Dans le contexte actuel, n’est-ce pas compliqué de prôner le multiculturalisme auquel vous êtes très sensible ?

Plus que jamais, le multiculturalisme s’impose comme une nécessité absolue dans un monde ouvert qui doit prôner l’ouverture à l’autre. On s’enrichit de nos différences, les valeurs de solidarité et de convivialité sont plus que jamais à l’ordre du jour. À une époque où la réflexion tourne beaucoup autour de l’identité, c’est la grandeur de l’Homme de tendre la main à l’autre et de ne pas s’enfermer dans une vision étriquée et faussement protectrice. La diversité culturelle est une vraie richesse.

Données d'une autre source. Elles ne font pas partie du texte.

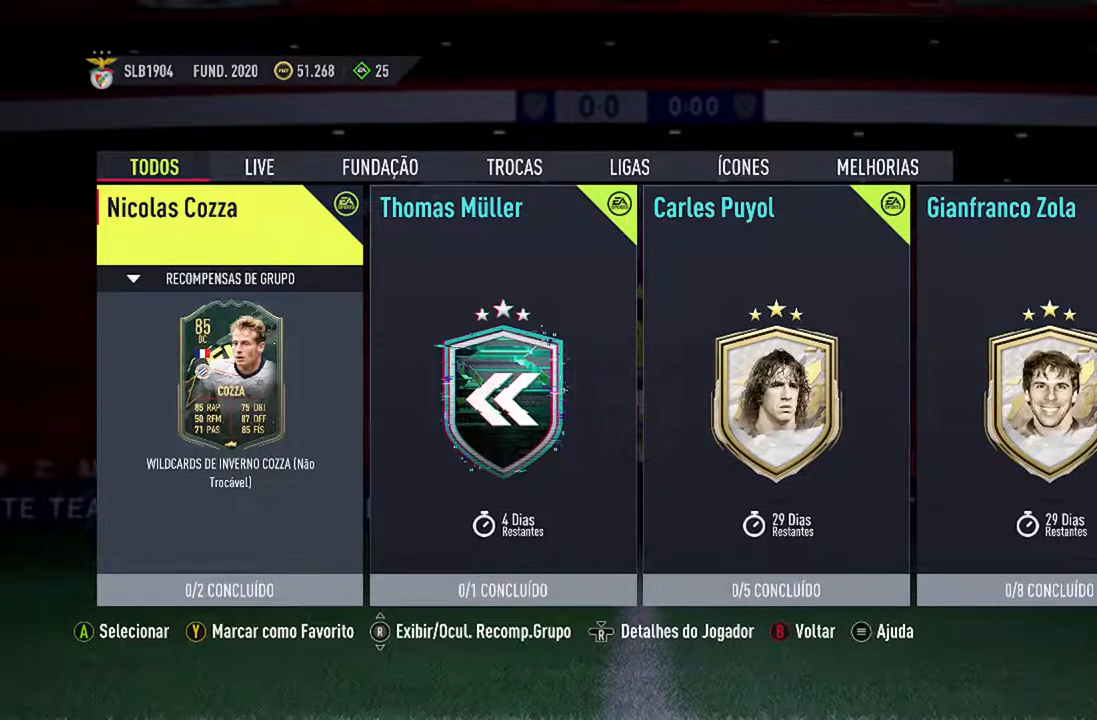
{"buttons": [], "left_stick": "center", "right_stick": "center", "events": []}
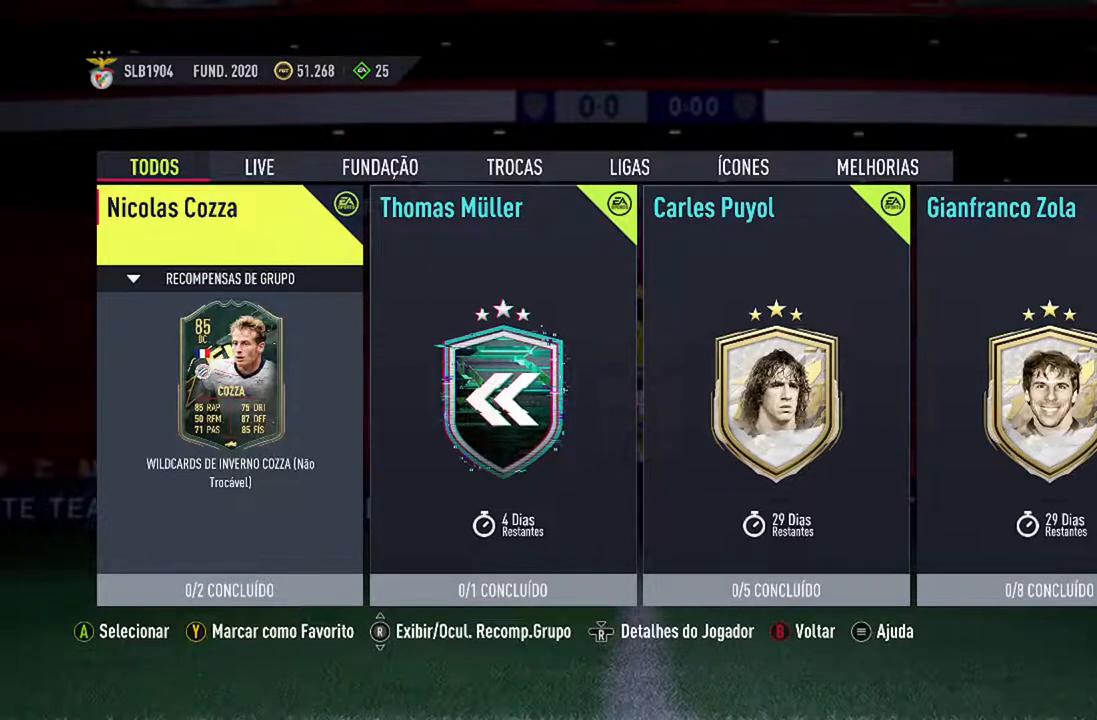
{"buttons": [], "left_stick": "center", "right_stick": "center", "events": []}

Vous êtes aussi un écrivain reconnu. Comment vous est venue cette passion pour l’écriture ?

L’amour de la langue que j’ai dû très vite apprendre à maîtriser, mais également le goût de faire vivre à travers des récits romanesques la complexité et la richesse de l’aventure humaine. L’écriture est une passion mais aussi une très forte exigence et parfois une souffrance.

Le rugby, est-ce pour vous une façon de décompresser, de lâcher prise ?

Le rugby c’est comme l’entreprise, c’est une vraie passion. On y retrouve des valeurs fortes telles que le sens du combat, de l’engagement, et de la solidarité. On est fort par les autres et chacun a sa place. Loin de décompresser, je vis chaque match intensément et c’est à la fois une joie profonde et un stress réel.

Quel est votre rapport à la politique et aux politiques ?

La politique doit être dans son principe une vision noble et généreuse de l’organisation de toute société. Lorsque je suis arrivé en France, j’étais hautement impressionné par les livres que j’ai pu lire, et qui mettaient en exergue les valeurs républicaines de liberté, égalité et fraternité. Il est vrai que la réalité vécue n’est pas toujours le reflet de ces exigences. Les hommes politiques ont une mission qui doit se fonder sur une vision. La difficulté est de rester ouvert et sensible aux évolutions et de ne pas s’enfermer dans une sorte de professionnalisme étriqué de la politique. Le monde de demain devra probablement compter d’avantage sur la société civile et laisser plus de place aux valeurs d’audace, de courage et d’ouverture d’esprit au-delà des querelles d’ego et des idéologies convenues.

Vous avez été montré en exemple, lors de l’émission « Leurs secrets du bonheur ». Pour Mohed Altrad, finalement, c’est quoi le bonheur ?

Chaque homme a probablement une idée de l’œuvre à accomplir dans laquelle il puise son bonheur. Pour moi, construire sa propre histoire, partager cette aventure avec les autres, donne du sens et est une source de profonde satisfaction. Chacun aura sa définition du ou des bonheurs. S’il fallait trouver un raccourci on pourrait dire que le bonheur c’est peut-être savoir ce que l’on veut et le vouloir passionnément.